Rocha pinta e vende até hoje. Como os negócios estavam fazendo sucesso na internet, o pai resolveu usar o espaço da garagem para fazer uma lojinha.

– As pessoas gostam, compartilham, vão curtindo e eu vou vendendo. Aí abrimos o comércio. Para não ser só minha marca, escolhi o nome MJM Artesanatos. O primeiro M é o meu, o J é de Jildete, minha mãe, e o outro M é do meu pai, Marcio.

Professora Mônica

Hoje, a atleta comanda as aulas ao lado do seu mestre e amigo Raniere.

– São dez anos que ela treina, não foi de um dia para o outro. Até um pouco antes dela se formar, ela já tinha esse desejo de ajudar. Tudo o que ela aprende ela coloca em prática. Ela se descobriu dentro do taekwondo – diz o mentor

Durante esse período, a taekwondista criou uma relação de muito carinho com seu instrutor.

– O professor Raniere é tudo na minha vida, um super paizão no taekwondo. Eu não consigo ficar longe sem ele. Eu sei que eu era muito teimosinha e ainda continuo sendo, mas ele aguenta. Às vezes eu recebo umas broncas, mas faz parte.

Como o tempo de estrada é longo, a dupla já passou por poucas e boas juntos, como a ida aos parapanamericanos em 2023.

Mônica Rocha no Parapan Santiago 2023 — Foto: Divulgação Mônica Rocha

– Ele me acompanhou em uma das maiores aventuras da minha vida, a viagem para o Chile. Foi minha primeira viagem de avião.

Apesar do medo de altura, Mônica decidiu dar um voto de confiança no instrutor e embarcou na jornada.

– Eu falei para o meu mestre que não ia conseguir viajar. Ele disse que eu ia sim. Sabendo que ele estaria do meu lado, eu consegui. Agora eu quero viajar sempre, mas eu não quero viajar sozinha não, quero viajar com meu mestre.

Desde pequena, Mônica idealizava se tornar professora, ela só não sabia que seria de taekwondo.

– Meu sonho é ser professora, mas não sabia que ia ser de esporte, o Olga Kos trouxe isso para mim.
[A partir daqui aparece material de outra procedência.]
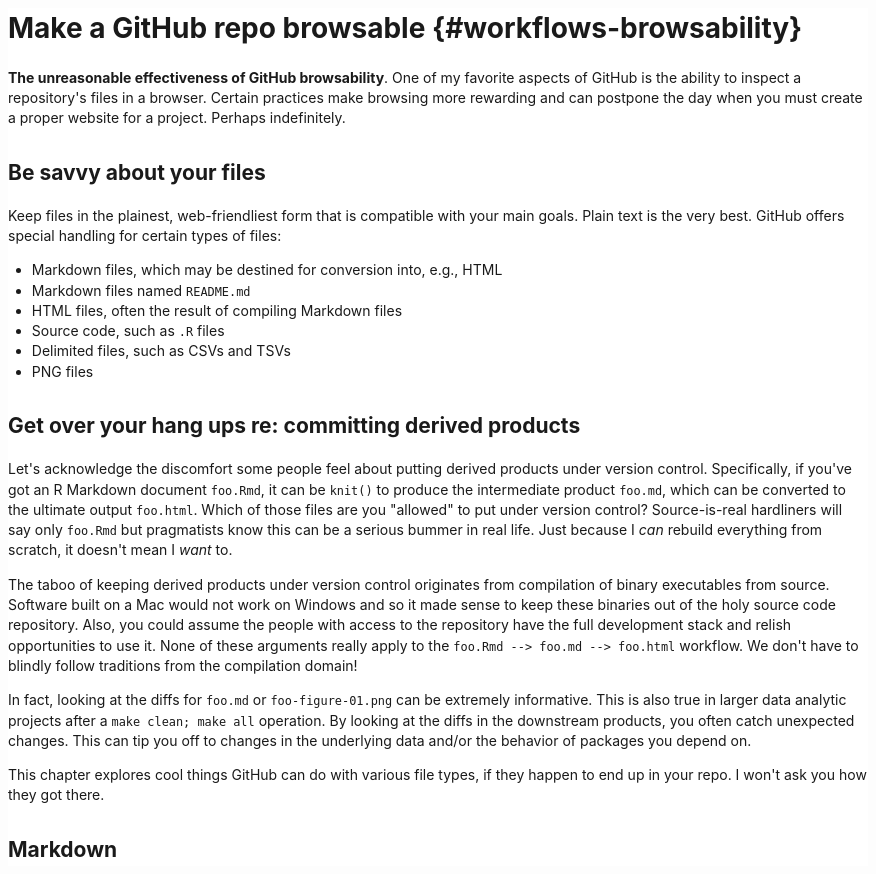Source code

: # Make a GitHub repo browsable {#workflows-browsability}

**The unreasonable effectiveness of GitHub browsability**. One of my favorite
aspects of GitHub is the ability to inspect a repository's files in a browser.
Certain practices make browsing more rewarding and can postpone the day when you
must create a proper website for a project. Perhaps indefinitely.

## Be savvy about your files

Keep files in the plainest, web-friendliest form that is compatible with your
main goals. Plain text is the very best. GitHub offers special handling for
certain types of files:

  * Markdown files, which may be destined for conversion into, e.g., HTML
  * Markdown files named `README.md`
  * HTML files, often the result of compiling Markdown files
  * Source code, such as `.R` files
  * Delimited files, such as CSVs and TSVs
  * PNG files
  
## Get over your hang ups re: committing derived products
  
Let's acknowledge the discomfort some people feel about putting derived products
under version control. Specifically, if you've got an R Markdown document
`foo.Rmd`, it can be `knit()` to produce the intermediate product `foo.md`,
which can be converted to the ultimate output `foo.html`. Which of those files
are you "allowed" to put under version control? Source-is-real hardliners will
say only `foo.Rmd` but pragmatists know this can be a serious bummer in real
life. Just because I *can* rebuild everything from scratch, it doesn't mean I
*want* to.

The taboo of keeping derived products under version control originates from
compilation of binary executables from source. Software built on a Mac would not
work on Windows and so it made sense to keep these binaries out of the holy
source code repository. Also, you could assume the people with access to the
repository have the full development stack and relish opportunities to use it.
None of these arguments really apply to the `foo.Rmd --> foo.md --> foo.html`
workflow. We don't have to blindly follow traditions from the compilation
domain!

In fact, looking at the diffs for `foo.md` or `foo-figure-01.png` can be
extremely informative. This is also true in larger data analytic projects after
a `make clean; make all` operation. By looking at the diffs in the downstream
products, you often catch unexpected changes. This can tip you off to changes in
the underlying data and/or the behavior of packages you depend on.

This chapter explores cool things GitHub can do with various file types, if they
happen to end up in your repo. I won't ask you how they got there.
  
## Markdown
Ser parte da equipe deles foi meu sonho realizado, ter meu primeiro emprego como instrutora.

Para ela, o mais importante é o reconhecimento e a confiança do instituto ao oferecer a oportunidade de ensinar os alunos, que antes eram seus companheiros de aula.

Instrutora Mônica Rocha — Foto: Divulgação Mônica Rocha

– Na minha cabeça passam mil coisas, eu ficava lá na turma de trás. Ir para frente, ver meus amigos ali, mostrar que eu aprendi com meus mentores, é uma mudança.

Além disso, Mônica conta que a conquista é um sinal de respeito.

– Por trás de uma deficiência que eu tenho, eu sou uma pessoa igual a qualquer um. Eu sou igual eles, eu faço. Eu não sei fazer rápido, por causa da minha deficiência, mas eu faço lento, devagarzinho, mas eu faço.

– Ela começa a aula, ajuda nos alongamentos, no juramento, até a contar em coreano - comenta Raniere.